OCR to PDF+text

I am confused.

Getting started on the scan > OCR > DEVONthink process. (And anxiously waiting with credit card in hand for Devon to come out with an integrated solution!)

I have scanned a 4 page document using my wonderful new Fujitsu ScanSnap. It scans directly into DEVONthink, and the information panel shows the PDF occupying 319 KB. Okay, that sounds reasonable.

Then I move the PDF to Adobe Acrobat 7.0 and perform OCR on it. The resulting PDF+Text document, back in DEVONthink, is 2939 KB!

I copied the text out and pasted it into a blank BBEdit file. The text is 7425 bytes, rounded to 8K.

(I tried doing a Save As in Acrobat, then tried Reduce File Size, but that only got the size down to 1.9 megs… still too much.)

So we have a 319K image plus 8K of text adding up to a 2.9 megabyte PDF file.
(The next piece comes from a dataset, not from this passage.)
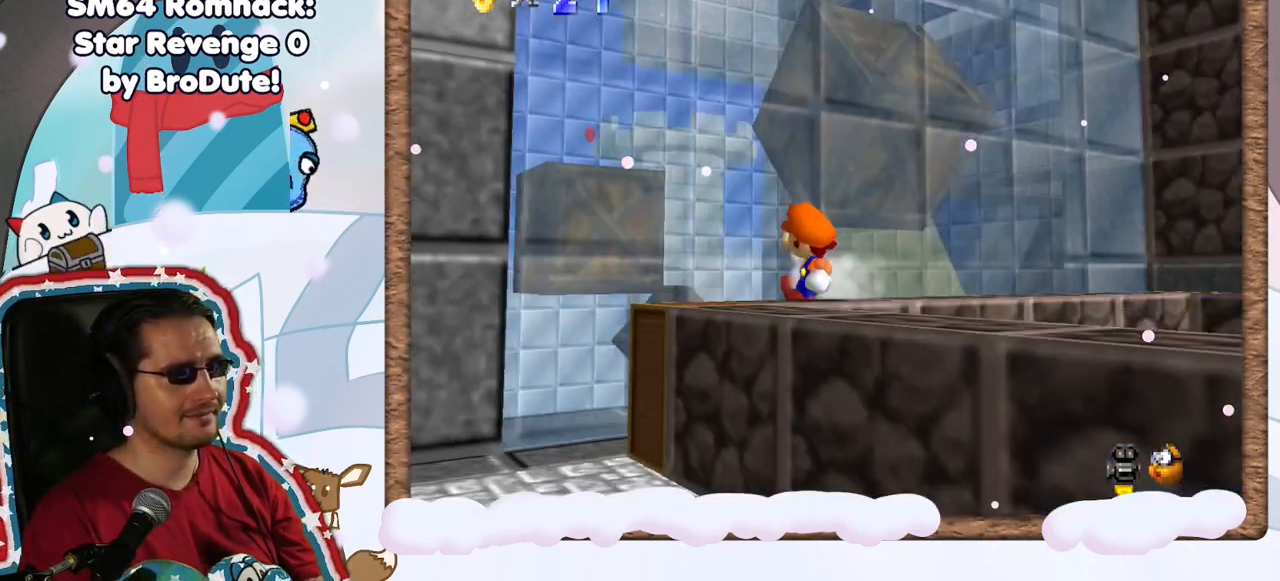
{"buttons": [], "left_stick": "center", "events": [[100, "C_LEFT", "down"], [200, "C_LEFT", "up"], [300, "C_LEFT", "down"], [383, "C_LEFT", "up"]]}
What’s going on here?

(I realize the issue is probably with Acrobat, not DEVONthink, but I like the people on this forum better. :slight_smile:

Stephen, I feel the same way about my ScanSnap; it’s amazing.

OCR processes rasterize each page again, and that’s where the PDF file size can bloat.

I’ve used a little app for years, PDFShrink, to reduce PDF file size. It provides options for end use. For example, if smallest possible size for screen view only is needed, that’s an option. If reasonably good print quality is needed, that can be accomplished.

High resolution scans prior to OCR are good. After OCR, the image quality of the PDF+text fie can be reduced.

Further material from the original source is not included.